Mathematics

Grade Levels: 6th Grade, 7th Grade, 8th Grade, 9th Grade,

Topics: GeometryMeasurement (general)DecimalsFractionsPercentsRatiosStatistics

Knowledge and Skills:

· Can solve complex, multi-step problems

· Can determine when not enough information is given and, if appropriate, gather the additional needed data

· Can estimate the linear dimensions of an object with reasonable accuracy

· Can compute the volume of a rectangular prism

· Can compute the volume of a cylinder

· Can perform binary operations with decimal numbers

· Can plan and execute a survey with responses to a set of questions from a set of individuals, and summarize the results using appropriate statistical measures and graphical representations

Lesson:

Procedure: This project should be done by students working in teams of 3 or 4 students each.

You may wish to appoint team leaders. Distribute the handout and discuss it.
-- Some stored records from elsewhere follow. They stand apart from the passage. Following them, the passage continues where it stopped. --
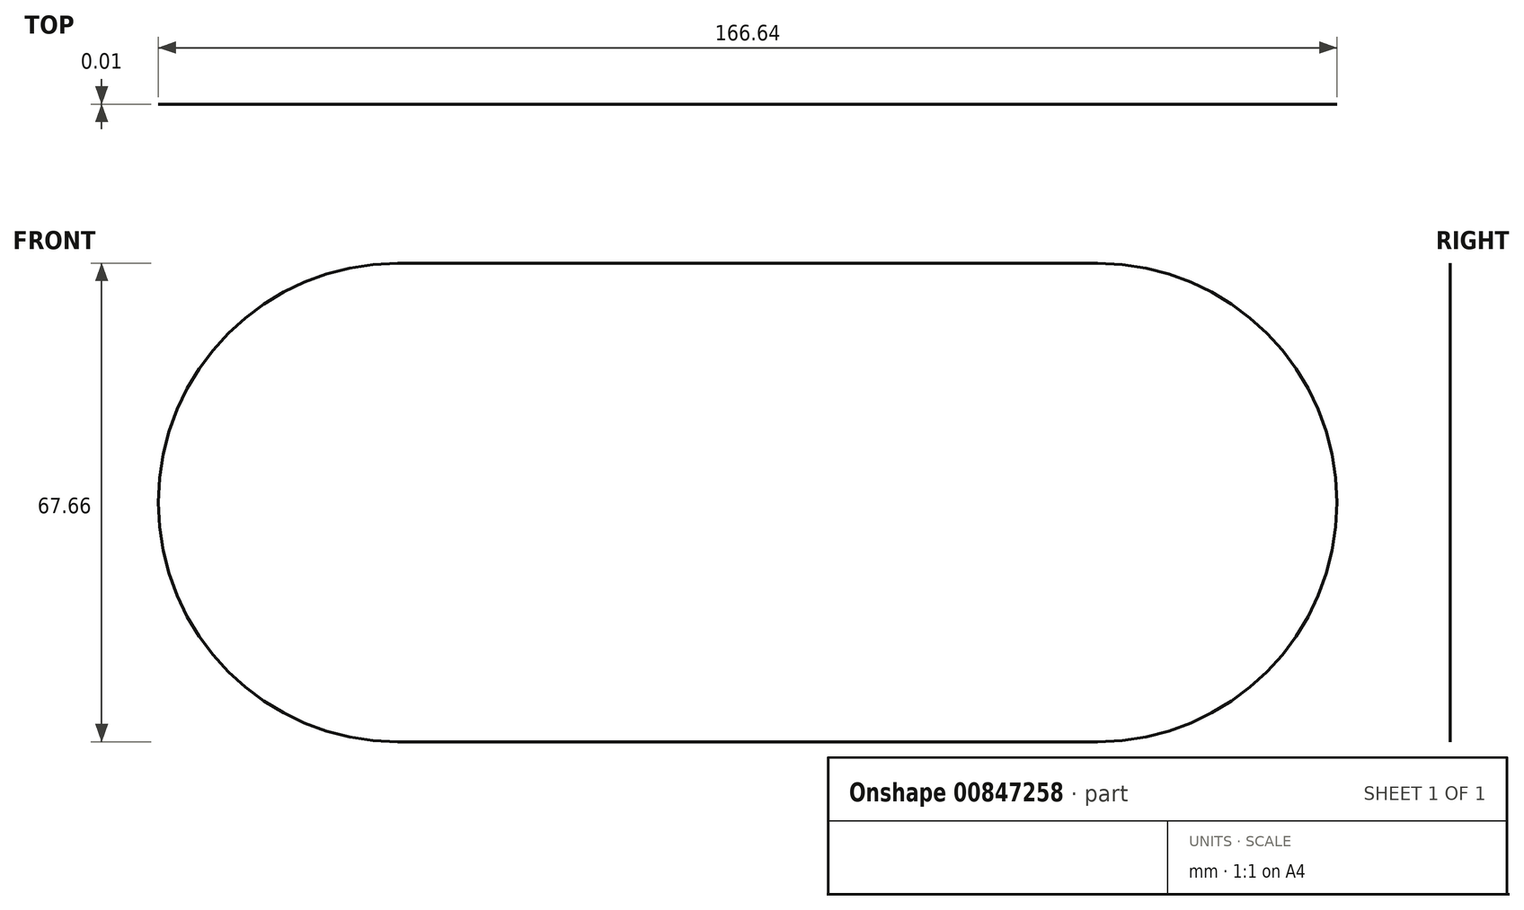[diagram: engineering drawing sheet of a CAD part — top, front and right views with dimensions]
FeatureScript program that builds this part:
annotation { "Feature Type Name" : "Feature", "Feature Type Description" : "" }
export const myFeature = defineFeature(function(context is Context, id is Id, definition is map)
    precondition{}
    {
        {
            var Q0;
            Q0=qCreatedBy(makeId("Front.planeOp"),FACE);
            var sketch = newSketch(context, id + "F0", { "sketchPlane" : qUnion([Q0])});
            skLineSegment(sketch, "E0", {"start": v(-49.48, -55.87) * mm, "end": v(-49.48, 56.1) * mm, "construction": true});
            skArc(sketch, "E1", {"start": v(-49.48, 33.83) * mm, "mid": v(-83.32, 0) * mm, "end": v(-49.48, -33.83) * mm});
            skLineSegment(sketch, "E2", {"start": v(-49.48, 33.83) * mm, "end": v(0, 33.83) * mm});
            skLineSegment(sketch, "E3", {"start": v(-49.48, -33.83) * mm, "end": v(0, -33.83) * mm});
            skLineSegment(sketch, "E4.MirrorCS", {"start": v(49.48, 33.83) * mm, "end": v(0, 33.83) * mm});
            skLineSegment(sketch, "E5.MirrorCS", {"start": v(49.48, -55.87) * mm, "end": v(49.48, 56.1) * mm, "construction": true});
            skArc(sketch, "E6.MirrorCS", {"start": v(49.48, 33.83) * mm, "mid": v(83.32, 0) * mm, "end": v(49.48, -33.83) * mm});
            skLineSegment(sketch, "E7.MirrorCS", {"start": v(49.48, -33.83) * mm, "end": v(0, -33.83) * mm});
            skSolve(sketch);
        }
        {
            var Q0;
            Q0=makeQuery(id+"F0.imprint","IMPRINT",FACE,{"disambiguationData":[TD([[makeQuery(id+"F0.imprint","IMPRINT",EDGE,{"derivedFrom":sQuery(id+"F0.wireOp",EDGE,"E1")}),1.0]])]});
            extrude(context, id + "F1", {"entities" : qUnion([Q0]), "depth" : 3 / 406.4 * mm, "offsetDistance" : 25.4 * mm, "hasDraft" : true, "draftAngle" : 3 * degree});
        }
    });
Tell each team that they are one of the environmental consulting firms being asked to prepare a proposal for the City Council’s consideration.

It is suggested that you ask each team to prepare a draft of its summary letter for your review and approval prior to their presentation to the “City Council”. Be sure to give each team time to measure the garbage produced in their own houses for one week and time to survey the local population. (If you with to simplify and speed up the activity, you can provide students with numbers for item #2.)

**Recycling Proposal**

To: Local Environmental Consultants

From: Ray Hoffman, Senior Recycling Planner, Seattle

Your city wishes to develop an effective recycling program similar to the one we have here in Seattle, and would like you to prepare a proposal for getting it done. I have been asked to explain to you what that proposal should include.

1) Landfill costs. Assume that the present cost for delivery of one truckload of garbage to your local landfill is $100.00. You should estimate how many garbage cans full of trash are equivalent to one truckload, based on the approximate dimensions of garbage trucks you have seen and the dimensions of a typical household garbage can. This will give you an estimate of the cost to the city of delivery of one garbage can full of trash. In our experience, each person living in a city produces about ¼ of a garbage can’s worth of garbage each week. With this and one other piece of information (which you will need to find somewhere), you should he able to estimate what your city’s current landfill costs are.

2) Amount of recyclable garbage generated by typical home. I suggest you weigh the garbage produced in your own home for one week to determine this. Be sure to separately measure the weight of glass and plastic, paper, and metal. (I suggest you keep it separate for a week before you weigh it, rather than trying to separate it out at the end of the week, which is a messy job.) You will also need to determine what volume of recyclable material

there is, compared to other garbage. If one third of the garbage is recyclable, then that means only two thirds will go to the landfill. From that you can calculate the amount of money saved in landfill costs.

3) Value of recyclable materials. Metal has an average value of $.75 per pound. Glass or plastic has an average value of $.10 per pound. Paper has an average value of $20.00 per ton. Note: If the recyclable material is not separated in the home, it will cost the city approximately $.03 a pound to have it separated.

4) Based on this information, please calculate how much money would be saved by the city if glass, plastic, metal and paper were recycled instead of sent to a landfill, and whether or not the city should require that such materials be separated in the home prior to being picked up.

5) You will need the support of your local population for this program to work, for they must at least be willing to separate out recyclable material from non-recyclable material. I recommend that you survey some local people to determine their attitudes toward recycling, and determine what they would be willing to do and what incentives or fines the city could use to encourage compliance with its new recycling program.

You are to make a proposal to the City Council which presents the information you have collected, your analysis of that information, and your recommendations for how to proceed in getting popular support for this program. Your presentation should be no more than ten minutes long. I suggest you develop visual aids for this to make it more understandable to Council members. In my own experience, good pictures of garbage always have a lot of impact.

You must also summarize your proposal in a 1000 to 1500 word letter to the City Council Chairman.